The savings in our accounts have depleted and we are currently living off our Dad’s money. We need money to survive, and we need money to invest in our short films. And in order to earn, we want to take certain projects that will only affect our time and attention with our own projects. What do we do then? How do we get rid of this dilemma?

And then, our safety zone. We are not great script-writers, but script-writing is what we are best at. That is our best bet. But even there, we are struggling. For the last two years, we have been working, on and off, on a feature film for a director and dear friend. After having written three full drafts of the film, we have decided to start with the blank page again – all those months and drafts were actually ‘the preparation’. The real writing begins now. We had submitted a previous draft of that script to Sundance Screenwriting Lab, India edition and a few hours ago I received an email informing us that it has been shortlisted for the next round. The news did bring a little joy into our chaotic world, but the truth is – it’s just the first step. There is still one stage to cross before we are selected into the final round. That we have to submit the next draft within five weeks is not a comforting idea either.
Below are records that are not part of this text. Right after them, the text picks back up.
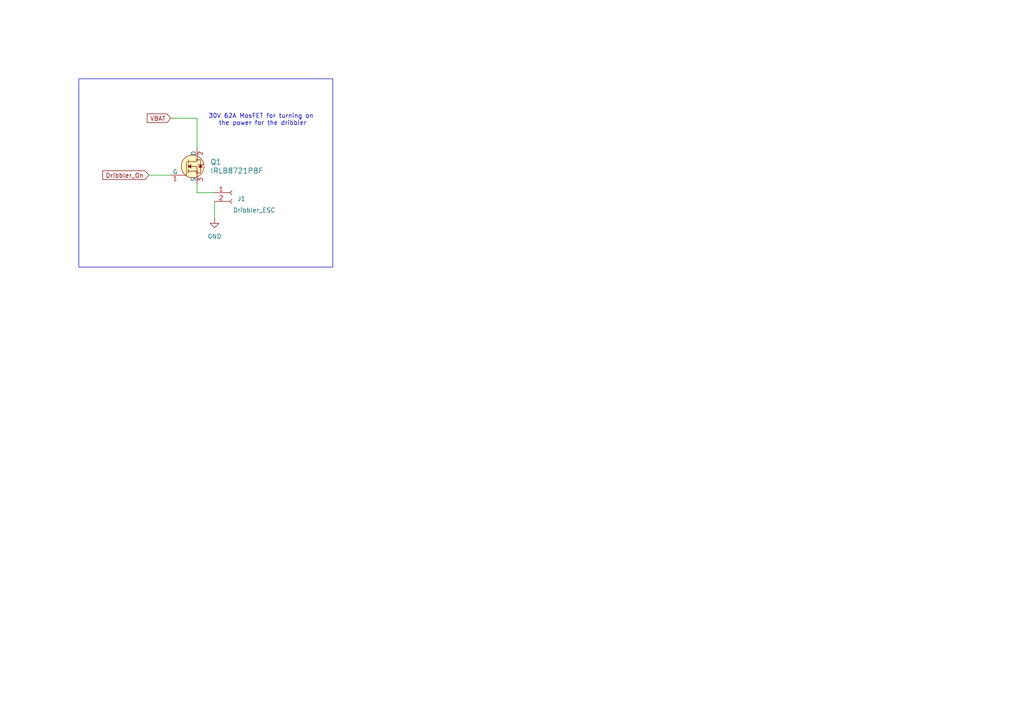
<source format=kicad_sch>
(kicad_sch
	(version 20231120)
	(generator "eeschema")
	(generator_version "8.0")
	(uuid "ec51de40-29d4-4d77-b10b-52a3fd594a69")
	(paper "A4")
	
	(wire
		(pts
			(xy 49.53 34.29) (xy 57.15 34.29)
		)
		(stroke
			(width 0)
			(type default)
		)
		(uuid "1865c1e8-3705-45d8-b850-1a6d4094a7be")
	)
	(wire
		(pts
			(xy 62.23 58.42) (xy 62.23 63.5)
		)
		(stroke
			(width 0)
			(type default)
		)
		(uuid "780129d8-b3fe-496b-a08c-8fb502a2b71c")
	)
	(wire
		(pts
			(xy 57.15 55.88) (xy 57.15 53.34)
		)
		(stroke
			(width 0)
			(type default)
		)
		(uuid "93f014f0-928f-4289-ae90-0062cdcbcce0")
	)
	(wire
		(pts
			(xy 57.15 34.29) (xy 57.15 43.18)
		)
		(stroke
			(width 0)
			(type default)
		)
		(uuid "9b21c40b-8bd5-4553-87e9-15b4625be810")
	)
	(wire
		(pts
			(xy 43.18 50.8) (xy 49.53 50.8)
		)
		(stroke
			(width 0)
			(type default)
		)
		(uuid "a806a7a0-c8b4-4a2f-9aed-063988f4b07c")
	)
	(wire
		(pts
			(xy 57.15 55.88) (xy 62.23 55.88)
		)
		(stroke
			(width 0)
			(type default)
		)
		(uuid "db4ce73e-5d06-4c18-9343-6c3ba96289d7")
	)
	(rectangle
		(start 22.86 22.86)
		(end 96.52 77.47)
		(stroke
			(width 0)
			(type default)
		)
		(fill
			(type none)
		)
		(uuid 0b70599e-5815-48a5-8d14-f1f4e30dbfd8)
	)
	(text "30V 62A MosFET for turning on \nthe power for the dribbler"
		(exclude_from_sim no)
		(at 76.2 34.798 0)
		(effects
			(font
				(size 1.27 1.27)
			)
		)
		(uuid "0a5fe439-2f63-4b34-84ae-100bb89ca13d")
	)
	(global_label "Dribbler_On"
		(shape input)
		(at 43.18 50.8 180)
		(fields_autoplaced yes)
		(effects
			(font
				(size 1.27 1.27)
			)
			(justify right)
		)
		(uuid "1eab1136-096d-4373-9f23-5008b70eabe2")
		(property "Intersheetrefs" "${INTERSHEET_REFS}"
			(at 29.2487 50.8 0)
			(effects
				(font
					(size 1.27 1.27)
				)
				(justify right)
				(hide yes)
			)
		)
	)
	(global_label "VBAT"
		(shape input)
		(at 49.53 34.29 180)
		(fields_autoplaced yes)
		(effects
			(font
				(size 1.27 1.27)
			)
			(justify right)
		)
		(uuid "d1756783-f5a6-4bf9-90dc-fc878154dbbf")
		(property "Intersheetrefs" "${INTERSHEET_REFS}"
			(at 42.13 34.29 0)
			(effects
				(font
					(size 1.27 1.27)
				)
				(justify right)
				(hide yes)
			)
		)
	)
	(symbol
		(lib_id "power:GND")
		(at 62.23 63.5 0)
		(unit 1)
		(exclude_from_sim no)
		(in_bom yes)
		(on_board yes)
		(dnp no)
		(fields_autoplaced yes)
		(uuid "0a6ba40f-332f-404a-bbd9-499c3cfb461e")
		(property "Reference" "#PWR01"
			(at 62.23 69.85 0)
			(effects
				(font
					(size 1.27 1.27)
				)
				(hide yes)
			)
		)
		(property "Value" "GND"
			(at 62.23 68.58 0)
			(effects
				(font
					(size 1.27 1.27)
				)
			)
		)
		(property "Footprint" ""
			(at 62.23 63.5 0)
			(effects
				(font
					(size 1.27 1.27)
				)
				(hide yes)
			)
		)
		(property "Datasheet" ""
			(at 62.23 63.5 0)
			(effects
				(font
					(size 1.27 1.27)
				)
				(hide yes)
			)
		)
		(property "Description" "Power symbol creates a global label with name \"GND\" , ground"
			(at 62.23 63.5 0)
			(effects
				(font
					(size 1.27 1.27)
				)
				(hide yes)
			)
		)
		(pin "1"
			(uuid "9da850dd-07e3-4dd0-8299-89c00dde25bb")
		)
		(instances
			(project ""
				(path "/ec51de40-29d4-4d77-b10b-52a3fd594a69"
					(reference "#PWR01")
					(unit 1)
				)
			)
		)
	)
	(symbol
		(lib_id "Connector:Conn_01x02_Socket")
		(at 67.31 55.88 0)
		(unit 1)
		(exclude_from_sim no)
		(in_bom yes)
		(on_board yes)
		(dnp no)
		(uuid "5144c7dd-842d-4be3-8f05-db85988deb7f")
		(property "Reference" "J1"
			(at 68.834 57.658 0)
			(effects
				(font
					(size 1.27 1.27)
				)
				(justify left)
			)
		)
		(property "Value" "Dribbler_ESC"
			(at 67.564 60.96 0)
			(effects
				(font
					(size 1.27 1.27)
				)
				(justify left)
			)
		)
		(property "Footprint" "Connector_AMASS:AMASS_XT60PW-F_1x02_P7.20mm_Horizontal"
			(at 67.31 55.88 0)
			(effects
				(font
					(size 1.27 1.27)
				)
				(hide yes)
			)
		)
		(property "Datasheet" "~"
			(at 67.31 55.88 0)
			(effects
				(font
					(size 1.27 1.27)
				)
				(hide yes)
			)
		)
		(property "Description" "Generic connector, single row, 01x02, script generated"
			(at 67.31 55.88 0)
			(effects
				(font
					(size 1.27 1.27)
				)
				(hide yes)
			)
		)
		(pin "2"
			(uuid "08cf1a63-dd0a-4215-907f-f631348ae758")
		)
		(pin "1"
			(uuid "ff9d4a4c-440e-4894-9183-b21e85da7674")
		)
		(instances
			(project ""
				(path "/ec51de40-29d4-4d77-b10b-52a3fd594a69"
					(reference "J1")
					(unit 1)
				)
			)
		)
	)
	(symbol
		(lib_id "dk_Transistors-FETs-MOSFETs-Single:IRLB8721PBF")
		(at 57.15 48.26 0)
		(unit 1)
		(exclude_from_sim no)
		(in_bom yes)
		(on_board yes)
		(dnp no)
		(fields_autoplaced yes)
		(uuid "82e5462c-4665-48b4-9382-72def3818ee1")
		(property "Reference" "Q1"
			(at 60.96 46.9899 0)
			(effects
				(font
					(size 1.524 1.524)
				)
				(justify left)
			)
		)
		(property "Value" "IRLB8721PBF"
			(at 60.96 49.5299 0)
			(effects
				(font
					(size 1.524 1.524)
				)
				(justify left)
			)
		)
		(property "Footprint" "digikey-footprints:TO-220-3"
			(at 62.23 43.18 0)
			(effects
				(font
					(size 1.524 1.524)
				)
				(justify left)
				(hide yes)
			)
		)
		(property "Datasheet" "https://www.infineon.com/dgdl/irlb8721pbf.pdf?fileId=5546d462533600a40153566056732591"
			(at 62.23 40.64 0)
			(effects
				(font
					(size 1.524 1.524)
				)
				(justify left)
				(hide yes)
			)
		)
		(property "Description" "MOSFET N-CH 30V 62A TO-220AB"
			(at 57.15 48.26 0)
			(effects
				(font
					(size 1.27 1.27)
				)
				(hide yes)
			)
		)
		(property "Digi-Key_PN" "IRLB8721PBF-ND"
			(at 62.23 38.1 0)
			(effects
				(font
					(size 1.524 1.524)
				)
				(justify left)
				(hide yes)
			)
		)
		(property "MPN" "IRLB8721PBF"
			(at 62.23 35.56 0)
			(effects
				(font
					(size 1.524 1.524)
				)
				(justify left)
				(hide yes)
			)
		)
		(property "Category" "Discrete Semiconductor Products"
			(at 62.23 33.02 0)
			(effects
				(font
					(size 1.524 1.524)
				)
				(justify left)
				(hide yes)
			)
		)
		(property "Family" "Transistors - FETs, MOSFETs - Single"
			(at 62.23 30.48 0)
			(effects
				(font
					(size 1.524 1.524)
				)
				(justify left)
				(hide yes)
			)
		)
		(property "DK_Datasheet_Link" "https://www.infineon.com/dgdl/irlb8721pbf.pdf?fileId=5546d462533600a40153566056732591"
			(at 62.23 27.94 0)
			(effects
				(font
					(size 1.524 1.524)
				)
				(justify left)
				(hide yes)
			)
		)
		(property "DK_Detail_Page" "/product-detail/en/infineon-technologies/IRLB8721PBF/IRLB8721PBF-ND/2127670"
			(at 62.23 25.4 0)
			(effects
				(font
					(size 1.524 1.524)
				)
				(justify left)
				(hide yes)
			)
		)
		(property "Description_1" "MOSFET N-CH 30V 62A TO-220AB"
			(at 62.23 22.86 0)
			(effects
				(font
					(size 1.524 1.524)
				)
				(justify left)
				(hide yes)
			)
		)
		(property "Manufacturer" "Infineon Technologies"
			(at 62.23 20.32 0)
			(effects
				(font
					(size 1.524 1.524)
				)
				(justify left)
				(hide yes)
			)
		)
		(property "Status" "Active"
			(at 62.23 17.78 0)
			(effects
				(font
					(size 1.524 1.524)
				)
				(justify left)
				(hide yes)
			)
		)
		(pin "2"
			(uuid "ab950b16-8ab1-437e-95ba-f27084a49041")
		)
		(pin "1"
			(uuid "95b15a36-cf1b-4667-96e8-a145afde7fb6")
		)
		(pin "3"
			(uuid "c74925de-4c0a-4fa7-a65e-c10b1ffbd611")
		)
		(instances
			(project ""
				(path "/ec51de40-29d4-4d77-b10b-52a3fd594a69"
					(reference "Q1")
					(unit 1)
				)
			)
		)
	)
	(sheet_instances
		(path "/"
			(page "1")
		)
	)
)

</source>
Where does one stand in such a chaos then? How do I tell my students that the stress I’m feeling with my feature projects is so much more than their individual struggles with their college projects? How do I remove their insecurities and doubts when I myself am troubled with these? A dear friend had called a couple of days ago and asked how well I was. I told him what I truly believe, that this perhaps is the darkest hour before the dawn. And also that money and opportunities will not be major problems for us in near future. The real challenge will be to be able to deliver something excellent despite this chaos and contradiction – and that is something no one can help us with. We will have to bear the responsibility of everything beautiful and crappy about our creations.

Amidst all this, I got the chance to watch ‘Gattu’. The palpable honesty and conviction behind the film made my day. The smile that it brought on my face and the inspiration it infused in me with its simplicity and courage is going to help me for the next few days, until the persistent chaos of my life overpowers me again and makes me insecure. Perhaps I’ll need to turn to some other film then to help me survive.